[Opening Input material section]

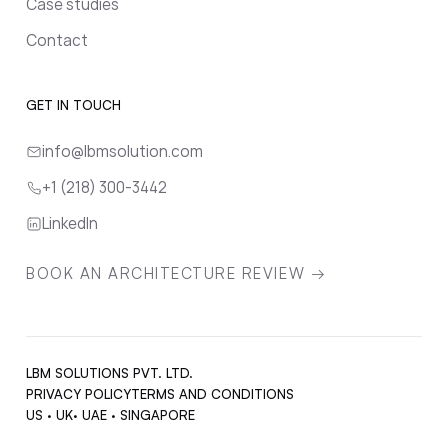
Case studies
Contact
GET IN TOUCH
info@lbmsolution.com
+1 (218) 300-3442
LinkedIn
BOOK AN ARCHITECTURE REVIEW →
LBM SOLUTIONS PVT. LTD.
PRIVACY POLICY
TERMS AND CONDITIONS
US · UK· UAE · SINGAPORE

[Closing Input material section]

Instructions to follow
Reproduce the text of every item above line for line, without alteration, and leave the pictures out of the answer.

Response to the task
Case studies
Contact
GET IN TOUCH
info@lbmsolution.com
+1 (218) 300-3442
LinkedIn
BOOK AN ARCHITECTURE REVIEW →
LBM SOLUTIONS PVT. LTD.
PRIVACY POLICY
TERMS AND CONDITIONS
US · UK· UAE · SINGAPORE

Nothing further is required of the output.